TRY IT:
Please return the passage on Jack Bond's appointment as player-manager of Notts in full, word for word.

EXERCISE PASSAGE:
= = = = = = =
On 5 December 1973, the appointment of Jack Bond as player-manager of Notts for the following season made press headlines...it was described as a unique position in County Cricket, he would captain the side and have a major say in team selection. Although in entirely different circumstances, Lords Harris and Hawke had similar, though unpaid, roles for Kent and Yorkshire – as did Brian Sellers in later times. Unlike those three worthies, Bond had no connection with his new county until his posting – Garry Sobers had led Notts in 1973 and would continue to play but stand down as captain.

Interviewed by Cricket Correspondent Mike Stevenson prior to taking up the post, Bond complained that he never had enough to do as Lancashire captain. ‘Now I’ve got a job (the Notts’ captaincy) that I can really get my false teeth into. If I can keep Garry awake long enough to get us some runs and wickets the captaincy won’t present any problems and I think delegation’s the answer with the coaching. I think I’ll put Barry Stead and Bill Taylor in charge of the batting and Pasty Harris can coach the bowling.’

Bond, who was known as the Little General at Old Trafford, had built his reputation as captain of Lancashire and a brilliant exponent of One-Day cricket. The Notts Committee hoped that he would be able to revive the fortunes of its team, which, despite the signing of the world’s greatest all-rounder, had been in the doldrums since the mid-1930s. The optimism he displayed unfortunately failed to revive Notts’s fortunes.
= = = = = = =
Recorded data:
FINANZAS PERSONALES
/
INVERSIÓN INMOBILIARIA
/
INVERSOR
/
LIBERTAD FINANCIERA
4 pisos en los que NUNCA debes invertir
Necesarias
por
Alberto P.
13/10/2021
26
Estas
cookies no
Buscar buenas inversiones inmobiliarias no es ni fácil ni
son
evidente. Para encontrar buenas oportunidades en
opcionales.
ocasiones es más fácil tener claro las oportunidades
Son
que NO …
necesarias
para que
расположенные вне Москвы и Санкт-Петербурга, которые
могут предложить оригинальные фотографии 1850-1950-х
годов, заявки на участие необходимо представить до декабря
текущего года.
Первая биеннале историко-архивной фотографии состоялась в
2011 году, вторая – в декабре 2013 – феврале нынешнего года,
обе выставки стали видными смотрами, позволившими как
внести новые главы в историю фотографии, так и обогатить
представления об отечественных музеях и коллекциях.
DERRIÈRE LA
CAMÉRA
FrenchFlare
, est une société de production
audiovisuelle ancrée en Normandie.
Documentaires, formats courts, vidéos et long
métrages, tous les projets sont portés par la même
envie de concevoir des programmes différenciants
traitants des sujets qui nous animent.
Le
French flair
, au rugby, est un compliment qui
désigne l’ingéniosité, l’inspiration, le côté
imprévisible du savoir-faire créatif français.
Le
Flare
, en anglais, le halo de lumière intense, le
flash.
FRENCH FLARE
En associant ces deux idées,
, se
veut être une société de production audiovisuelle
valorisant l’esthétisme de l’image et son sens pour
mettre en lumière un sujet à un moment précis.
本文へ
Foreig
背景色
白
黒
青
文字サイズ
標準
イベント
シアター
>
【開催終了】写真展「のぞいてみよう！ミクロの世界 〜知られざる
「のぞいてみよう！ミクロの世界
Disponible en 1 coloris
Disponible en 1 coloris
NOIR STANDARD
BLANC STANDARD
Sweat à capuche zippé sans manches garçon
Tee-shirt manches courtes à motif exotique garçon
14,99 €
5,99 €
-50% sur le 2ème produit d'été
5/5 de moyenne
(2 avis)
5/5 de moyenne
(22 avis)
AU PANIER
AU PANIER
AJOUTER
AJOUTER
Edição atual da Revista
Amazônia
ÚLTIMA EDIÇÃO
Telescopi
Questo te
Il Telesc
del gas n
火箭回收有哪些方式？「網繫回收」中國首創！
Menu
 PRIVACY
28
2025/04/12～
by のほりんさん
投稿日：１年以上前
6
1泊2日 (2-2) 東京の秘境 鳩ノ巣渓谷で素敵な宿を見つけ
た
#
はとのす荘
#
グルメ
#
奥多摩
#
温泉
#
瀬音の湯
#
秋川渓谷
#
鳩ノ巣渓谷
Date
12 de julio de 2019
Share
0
= = = = = = =
OUTPUT FOR THIS TASK:
On 5 December 1973, the appointment of Jack Bond as player-manager of Notts for the following season made press headlines...it was described as a unique position in County Cricket, he would captain the side and have a major say in team selection. Although in entirely different circumstances, Lords Harris and Hawke had similar, though unpaid, roles for Kent and Yorkshire – as did Brian Sellers in later times. Unlike those three worthies, Bond had no connection with his new county until his posting – Garry Sobers had led Notts in 1973 and would continue to play but stand down as captain.

Interviewed by Cricket Correspondent Mike Stevenson prior to taking up the post, Bond complained that he never had enough to do as Lancashire captain. ‘Now I’ve got a job (the Notts’ captaincy) that I can really get my false teeth into. If I can keep Garry awake long enough to get us some runs and wickets the captaincy won’t present any problems and I think delegation’s the answer with the coaching. I think I’ll put Barry Stead and Bill Taylor in charge of the batting and Pasty Harris can coach the bowling.’

Bond, who was known as the Little General at Old Trafford, had built his reputation as captain of Lancashire and a brilliant exponent of One-Day cricket. The Notts Committee hoped that he would be able to revive the fortunes of its team, which, despite the signing of the world’s greatest all-rounder, had been in the doldrums since the mid-1930s. The optimism he displayed unfortunately failed to revive Notts’s fortunes.